2.6. Quantification of H2O2 and NOX4 activity

Cellular production of H₂O₂ was evaluated by its fluorescent reaction product with coumarin boronic acid (Cayman, 14051) in the presence of l-NAME (Cayman, 80210) and taurine (Cayman, 27031) [[31], [32], [33]]. Coumarin boronic acid (CBA) is a sensitive probe for hydrogen peroxide, but necessary control must be included to rule out interference from peroxynitrite and hypochlorous acid. l-NAME inhibits NOS activity and therefore prevents peroxynitrite production, while taurine scavenges hypochlorous acid. Therefore, both l-NAME and taurine are added to the assay buffer to improve the probe's specificity [34]. For endothelial cells, cells were plated and transfected in a 96-well plate. To measure H₂O₂, the medium was changed to the assay buffer (20 mM HEPES pH 7.5, 10 μM EDTA, 100 μM l-NAME, 1 mM taurine, and 0.01% bovine serum albumin in DMEM). For each group, negative controls were included by adding catalase to the final concentration of 500 μg/ml. Reactions were started by adding 20 μM CBA probe. Fluorescence (350/450 nm) was measured kinetically at 37 °C for 4 h.

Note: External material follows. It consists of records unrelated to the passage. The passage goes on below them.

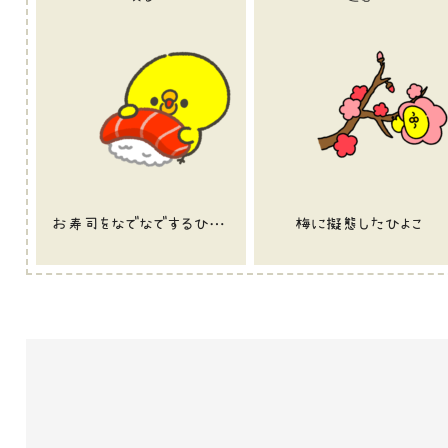
お寿司をなでなでするひよこ
梅に擬態したひよこ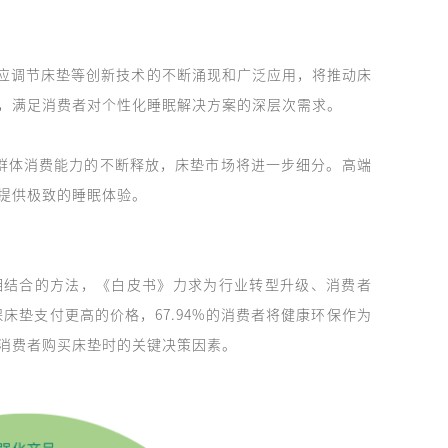
适应调节床垫等创新技术的不断涌现和广泛应用，将推动床
，满足消费者对个性化睡眠解决方案的深层次需求。
群体消费能力的不断释放，床垫市场将进一步细分。高端
提供极致的睡眠体验。
相结合的方法，《白皮书》力求为行业转型升级、消费者
保床垫支付更高的价格，67.94%的消费者将健康环保作为
消费者购买床垫时的关键决策因素。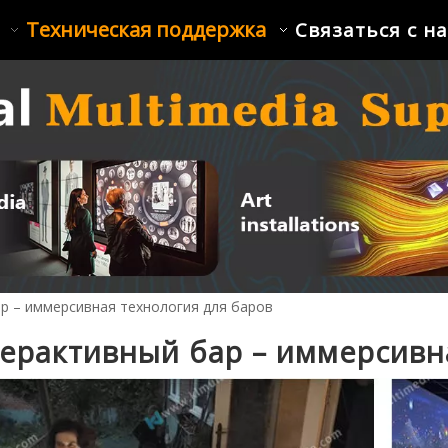
Техническая поддержка
Связаться с н
р – иммерсивная технология для баров
ерактивный бар – иммерсивн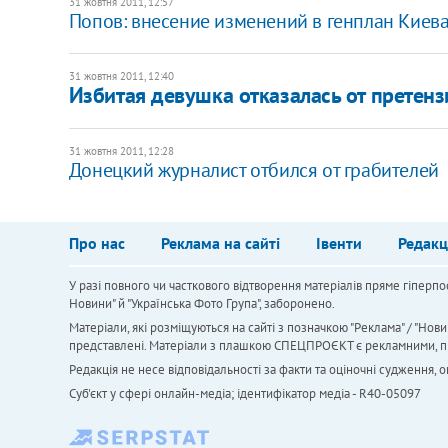
31 жовтня 2011, 12:57
Попов: внесение изменений в генплан Киев
31 жовтня 2011, 12:40
Избитая девушка отказалась от претенз
31 жовтня 2011, 12:28
Донецкий журналист отбился от грабителей
Про нас
Реклама на сайті
Івенти
Редакц
У разі повного чи часткового відтворення матеріалів пряме гіперпо
Новини" й "Українська Фото Група", заборонено.
Матеріали, які розміщуються на сайті з позначкою "Реклама" / "Нови
представлені. Матеріали з плашкою СПЕЦПРОЄКТ є рекламними, проте
Редакція не несе відповідальності за факти та оціночні судження,
Cуб'єкт у сфері онлайн-медіа; ідентифікатор медіа - R40-05097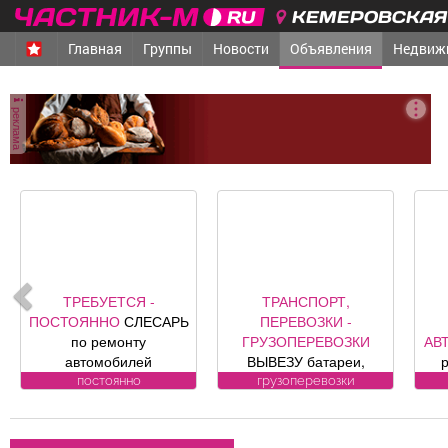
КЕМЕРОВСКАЯ 
Главная
Группы
Новости
Объявления
Недвиж
реклама
ТРЕБУЕТСЯ -
ТРАНСПОРТ,
ПОСТОЯННО
СЛЕСАРЬ
ПЕРЕВОЗКИ -
по ремонту
ГРУЗОПЕРЕВОЗКИ
АВ
автомобилей
ВЫВЕЗУ батареи,
Требования к
ванны, печки,
постоянно
грузоперевозки
кандидату: Условия:
холодильники, трубы.
ав
Официальная
БЕСПЛАТНО.
заработная плата по
сиг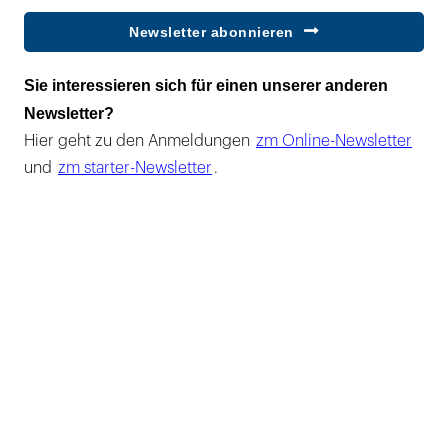
Newsletter abonnieren
Sie interessieren sich für einen unserer anderen
Newsletter?
Hier geht zu den Anmeldungen
zm Online-Newsletter
und
zm starter-Newsletter
.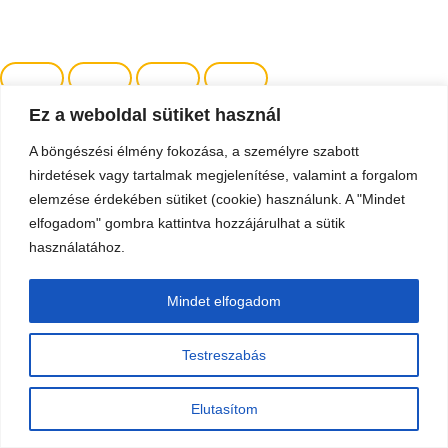
Ez a weboldal sütiket használ
A böngészési élmény fokozása, a személyre szabott
hirdetések vagy tartalmak megjelenítése, valamint a forgalom
elemzése érdekében sütiket (cookie) használunk. A "Mindet
elfogadom" gombra kattintva hozzájárulhat a sütik
használatához.
Mindet elfogadom
Testreszabás
Elutasítom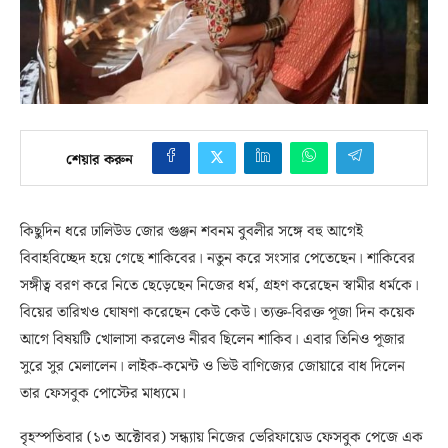
শেয়ার করুন
কিছুদিন ধরে ঢালিউড জোর গুঞ্জন শবনম বুবলীর সঙ্গে বহু আগেই
বিবাহবিচ্ছেদ হয়ে গেছে শাকিবের। নতুন করে সংসার পেতেছেন। শাকিবের
সঙ্গীত্ব বরণ করে নিতে ছেড়েছেন নিজের ধর্ম, গ্রহণ করেছেন স্বামীর ধর্মকে।
বিয়ের তারিখও ঘোষণা করেছেন কেউ কেউ। ত্যক্ত-বিরক্ত পূজা দিন কয়েক
আগে বিষয়টি খোলাসা করলেও নীরব ছিলেন শাকিব। এবার তিনিও পূজার
সুরে সুর মেলালেন। লাইক-কমেন্ট ও ভিউ বাণিজ্যের জোয়ারে বাধ দিলেন
তার ফেসবুক পোস্টের মাধ্যমে।
বৃহস্পতিবার (১৩ অক্টোবর) সন্ধ্যায় নিজের ভেরিফায়েড ফেসবুক পেজে এক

At the end of the assay, endothelial cells were stained with crystal violet to determine the number of cells. To calculate the reaction rate, the log phase slope was normalized with the crystal violet staining results. For HEK293(FT) cells, since they did not withstand repeated rinsing during crystal violet staining, a different strategy was used for normalization. After transfection, HEK293(FT) cells were dislodged, counted, and resuspended in the assay buffer so that each well in a 96-well plate contains 120,000 cells at the time of the assay. Otherwise, the CBA assay was performed the same as for HAECs. Additionally, cells were pelleted from the remaining cell suspension for protein quantification to normalize the result. Importantly, for each treatment, the fluorescent signal from a corresponding catalase control was included, and the catalase-inhibitable amount was designated as H₂O₂. The CBA probe is membrane permeable, while catalase is not. Therefore, the catalase-inhibitable signal represents extracellular H₂O₂ concentration, which correlates with its intracellular level.